Objective. A limitation of studies comparing outcomes of Veterans Affairs (VA) and private sector hospitals is uncertainty about the methods of accounting for risk factors in VA populations. This study estimates whether use of VA services is a marker for increased risk by comparing outcomes of VA users and other patients undergoing coronary revascularization in private sector hospitals.

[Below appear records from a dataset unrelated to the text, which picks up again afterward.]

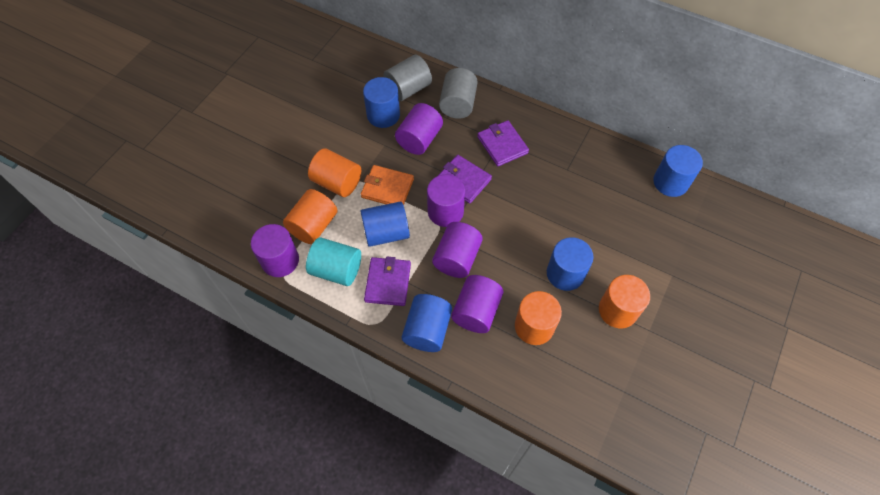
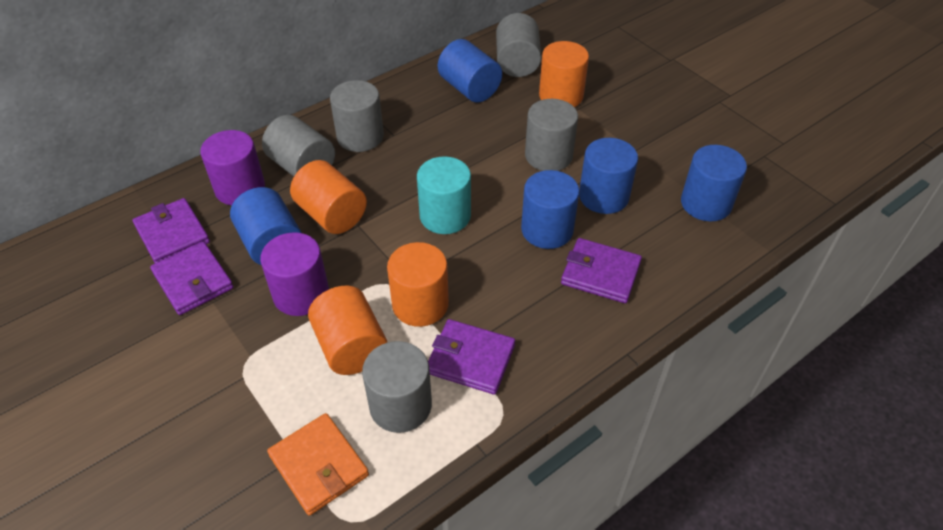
grey cylinder: [384,55,432,101] [439,68,478,119] = 2 -> [262,115,335,176] [330,80,384,152] [362,341,432,433] [496,13,541,77] [525,99,578,171] = 5
purple cylinder: [251,224,299,277] [395,103,443,155] [427,174,465,227] [432,222,483,278] [451,275,503,333] = 5 -> [200,130,265,205] [260,232,329,316] = 2
purple wallet: [364,257,411,306] [438,155,492,204] [477,120,529,166] = 3 -> [133,198,210,263] [150,241,233,315] [428,319,515,395] [561,238,642,303] = 4

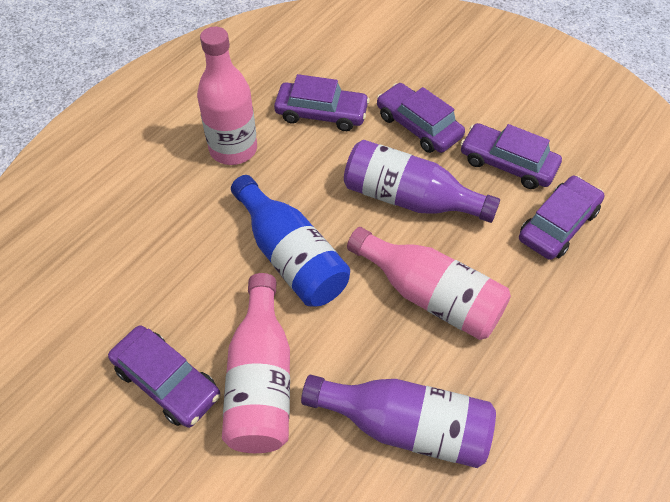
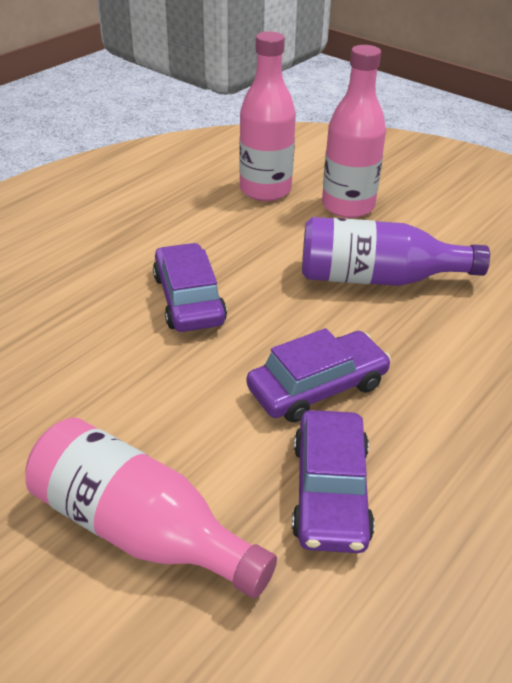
blue bottle: [231,175,350,306] = 1 -> none = 0
purple bottle: [301,375,496,468] [344,140,500,223] = 2 -> [302,217,490,286] = 1
purple car: [108,325,220,428] [274,74,370,131] [377,83,465,153] [461,123,562,189] [519,176,605,260] = 5 -> [153,243,227,332] [247,328,391,423] [292,410,375,553] = 3

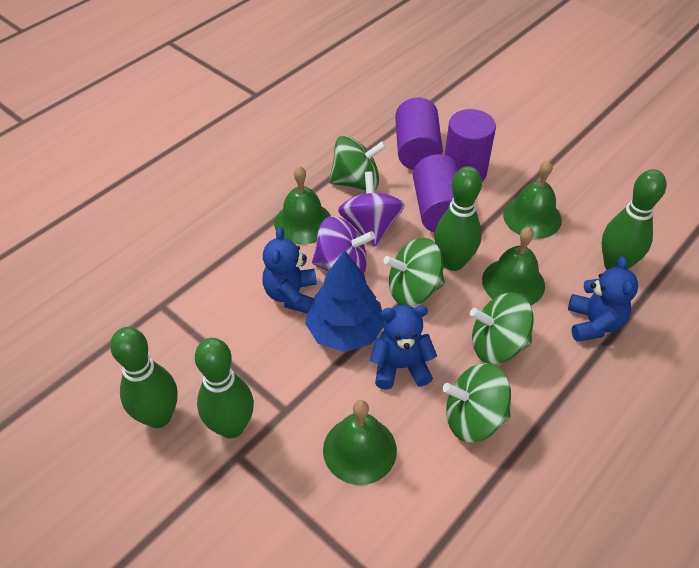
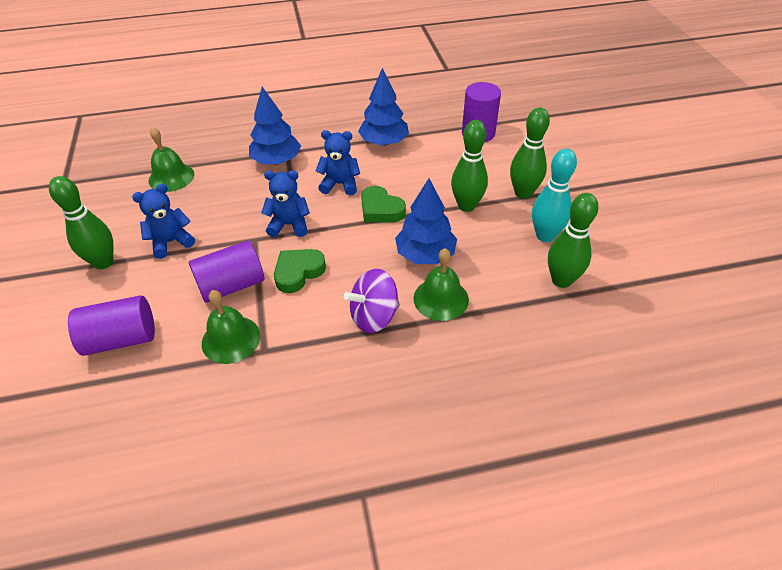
blue tree: [305,250,384,352] = 1 -> [249,87,301,165] [358,68,409,146] [395,178,457,264] = 3
green bell: [274,166,331,245] [323,400,397,485] [482,227,545,305] [503,160,562,239] = 4 -> [148,127,194,192] [202,290,260,364] [413,248,469,321] = 3
green heart: none = 0 -> [274,249,326,293] [361,186,406,223] = 2
green spinning top: [329,136,387,190] [383,238,445,306] [442,363,511,442] [470,293,534,364] = 4 -> none = 0
purple spinning top: [312,216,375,274] [338,172,405,247] = 2 -> [344,269,400,333] = 1
turquoise bowling pin: none = 0 -> [532,149,577,242] = 1

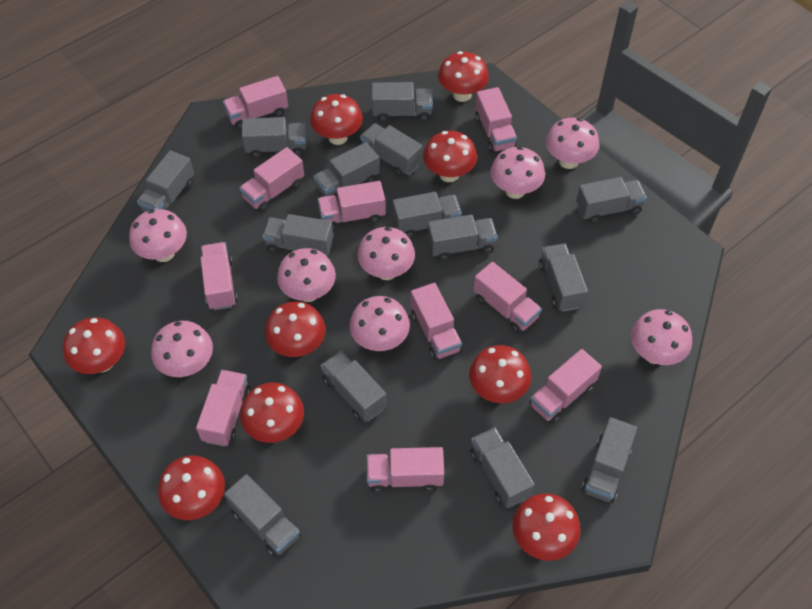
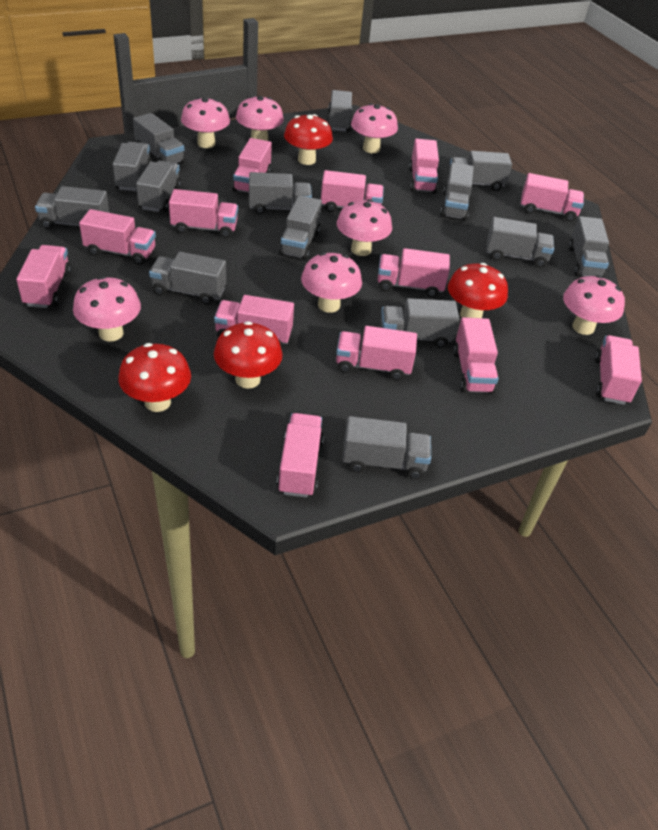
pink mushroom: [129,209,187,262] [151,321,213,377] [277,248,336,302] [350,296,410,351] [357,227,415,280] [491,146,545,199] [546,118,599,169] [631,309,692,365] = 8 -> [73,276,141,342] [181,97,230,148] [236,96,284,141] [301,252,362,313] [337,199,392,256] [351,103,398,153] [563,275,625,335] = 7
pink truck: [196,370,251,447] [201,242,238,310] [223,76,288,130] [239,147,304,212] [318,181,386,230] [367,447,444,493] [411,283,462,360] [473,262,542,334] [475,87,517,153] [529,349,602,424] = 10 -> [16,245,72,308] [79,209,156,265] [169,189,238,238] [214,295,294,346] [232,138,272,193] [277,413,324,498] [321,170,384,212] [336,326,417,381] [378,248,450,298] [409,139,439,194] [453,317,499,394] [521,173,584,222] [595,335,642,405] = 13
red mushroom: [63,317,125,374] [158,456,225,520] [240,383,304,443] [265,301,326,357] [310,94,363,145] [423,131,477,182] [438,51,489,102] [469,345,531,403] [512,494,581,561] = 9 -> [118,343,191,412] [214,321,283,389] [284,114,333,165] [448,263,508,318] = 4

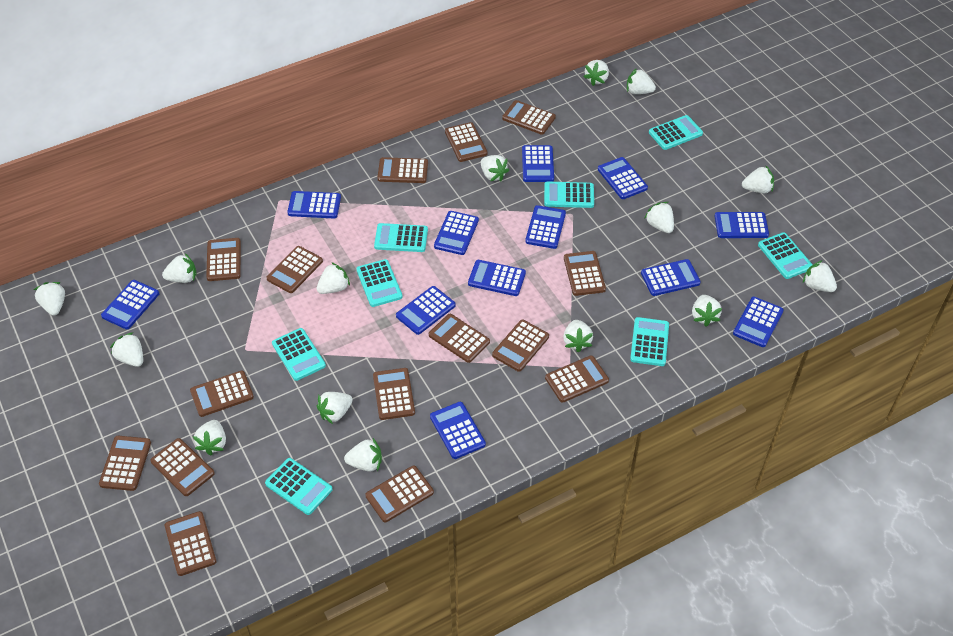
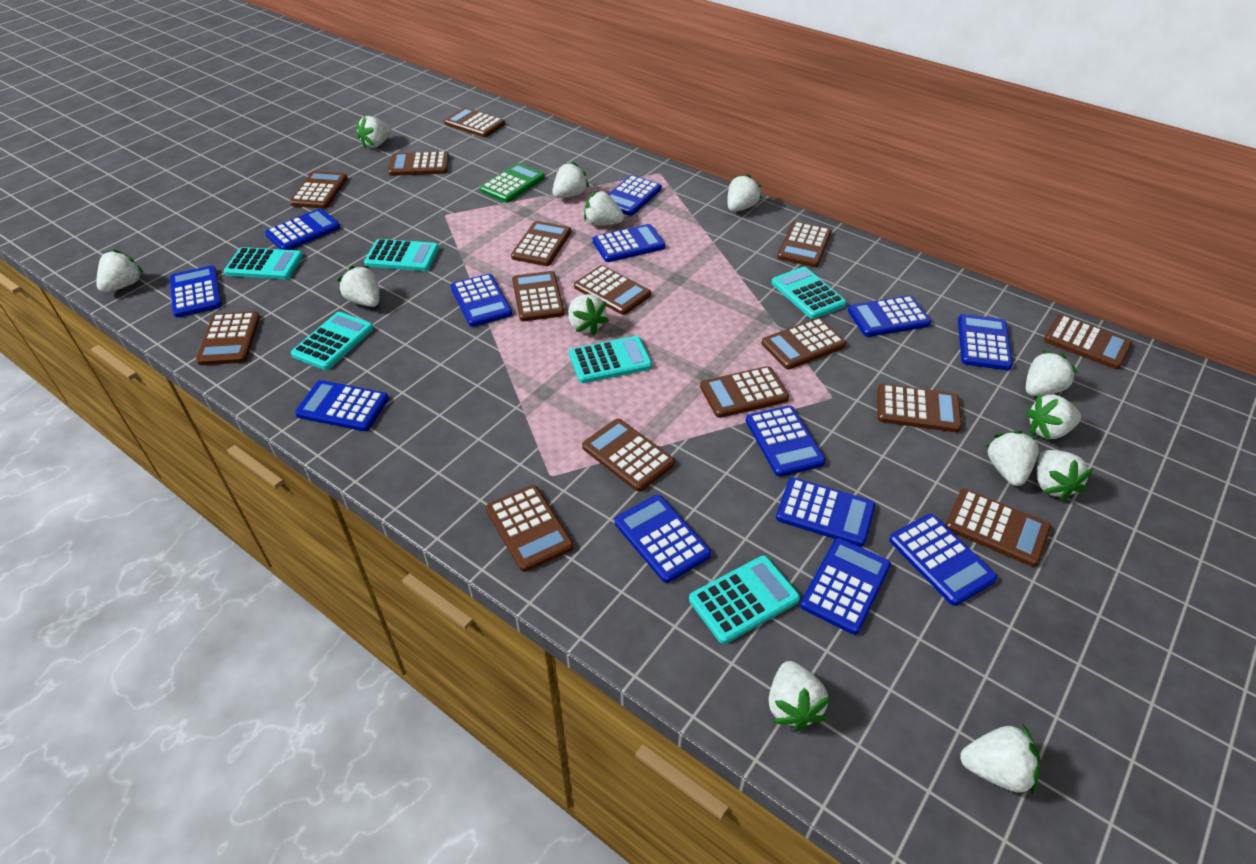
blue calculator: [101,280,159,329] [287,191,341,218] [396,286,456,335] [430,402,486,459] [434,211,479,255] [468,260,526,296] [522,145,554,182] [525,205,566,249] [598,157,648,199] [641,259,701,296] [714,212,769,238] [733,297,784,347] = 12 -> [170,266,222,317] [265,209,340,250] [295,380,389,431] [451,274,512,327] [593,224,665,262] [608,175,662,216] [615,495,711,583] [746,405,826,477] [776,477,875,547] [800,538,891,635] [848,295,931,337] [889,514,997,606] [958,314,1013,370] = 13
green calculator: none = 0 -> [480,163,545,202] = 1
turquoise calculator: [265,458,333,515] [272,328,326,381] [356,259,402,307] [374,223,428,252] [544,181,594,208] [630,317,669,366] [649,115,703,150] [758,232,813,279] = 8 -> [224,247,303,279] [291,312,374,370] [364,239,439,271] [569,336,652,383] [689,556,800,644] [771,267,847,319] = 6
white strawberry: [34,282,65,315] [110,332,143,367] [162,253,196,283] [193,420,226,456] [317,262,350,294] [317,392,353,424] [344,438,382,472] [481,155,509,181] [563,320,593,352] [583,60,609,86] [627,68,656,94] [645,202,674,233] [692,295,722,327] [742,165,774,193] [803,260,837,292] = 15 -> [96,249,143,292] [337,265,379,307] [356,116,392,149] [552,162,589,198] [568,294,609,335] [584,191,624,226] [727,174,762,212] [769,661,830,731] [960,724,1041,794] [986,430,1039,486] [1026,350,1078,396] [1026,394,1081,440] [1037,450,1093,501] = 13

Data Sources. Males 67 years and older undergoing coronary artery bypass graft (CABG; n=687,936) surgery or percutaneous coronary intervention (PCI; n=664,124) during 1996–2002 were identified from Medicare administrative data. Patients using VA services during the 2 years preceding the Medicare admission were identified using VA administrative files.

Study Design. Thirty-, 90-, and 365-day mortality were compared in patients who did and did not use VA services, adjusting for demographic and clinical risk factors using generalized estimating equations and propensity score analysis.

Results. Adjusted mortality after CABG was higher (p<.001) in VA users compared with nonusers at 30, 90, and 365 days: odds ratio (OR)=1.07 (95 percent confidence interval [CI], 1.03–1.11), 1.07 (95 percent CI, 1.04–1.10), and 1.09 (95 percent CI, 1.06–1.12), respectively. For PCI, mortality at 30 and 90 days was similar (p>.05) for VA users and nonusers, but was higher at 365 days (OR=1.09; 95 percent CI, 1.06–1.12). The increased risk of death in VA users was limited to patients with service-connected disabilities or low incomes. Odds of death for VA users were slightly lower using samples matched by propensity scores.

Conclusions. A small difference in risk-adjusted outcomes for VA users and nonusers undergoing revascularization in private sector hospitals was found. This difference reflects unmeasured severity in VA users undergoing revascularization in private sector hospitals.